### Problem to solve
Output the entries that follow character for character. Leave every image out.

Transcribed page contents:
════
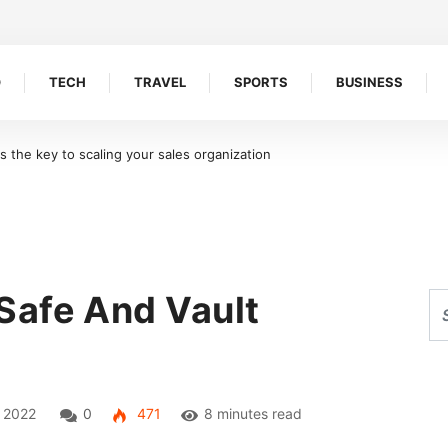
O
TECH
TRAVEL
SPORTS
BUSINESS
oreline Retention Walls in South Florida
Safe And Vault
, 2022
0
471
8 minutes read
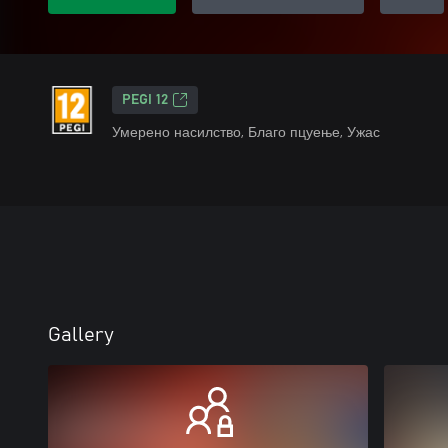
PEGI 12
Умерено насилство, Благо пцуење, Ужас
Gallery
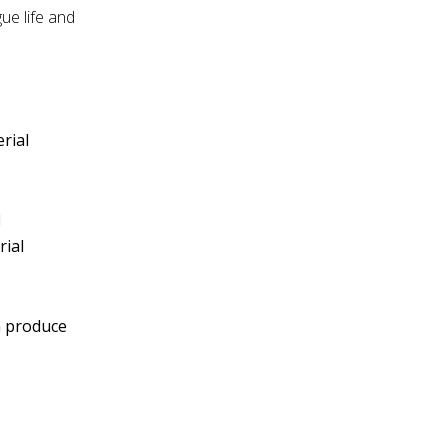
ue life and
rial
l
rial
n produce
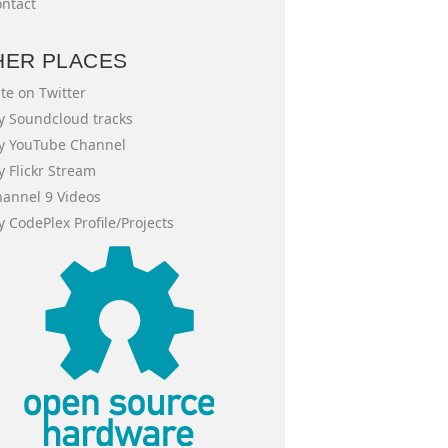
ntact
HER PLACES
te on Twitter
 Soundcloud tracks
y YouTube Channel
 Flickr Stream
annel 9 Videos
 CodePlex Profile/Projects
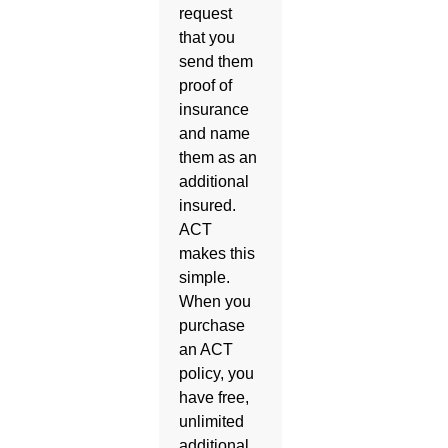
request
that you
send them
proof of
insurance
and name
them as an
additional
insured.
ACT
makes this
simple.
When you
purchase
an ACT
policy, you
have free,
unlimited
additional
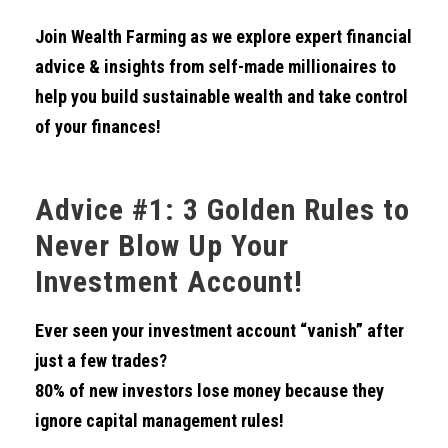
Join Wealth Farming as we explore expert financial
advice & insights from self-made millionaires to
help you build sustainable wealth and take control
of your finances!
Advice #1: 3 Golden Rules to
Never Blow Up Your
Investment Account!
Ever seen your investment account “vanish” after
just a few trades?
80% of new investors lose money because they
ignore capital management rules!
════
### Expected answer
O
TECH
TRAVEL
SPORTS
BUSINESS
oreline Retention Walls in South Florida
Safe And Vault
, 2022
0
471
8 minutes read
PEGI 12
Умерено насилство, Благо пцуење, Ужас
Gallery
ue life and
rial
l
rial
n produce
ntact
HER PLACES
te on Twitter
 Soundcloud tracks
y YouTube Channel
 Flickr Stream
annel 9 Videos
 CodePlex Profile/Projects
request
that you
send them
proof of
insurance
and name
them as an
additional
insured.
ACT
makes this
simple.
When you
purchase
an ACT
policy, you
have free,
unlimited
additional
Join Wealth Farming as we explore expert financial
advice & insights from self-made millionaires to
help you build sustainable wealth and take control
of your finances!
Advice #1: 3 Golden Rules to
Never Blow Up Your
Investment Account!
Ever seen your investment account “vanish” after
just a few trades?
80% of new investors lose money because they
ignore capital management rules!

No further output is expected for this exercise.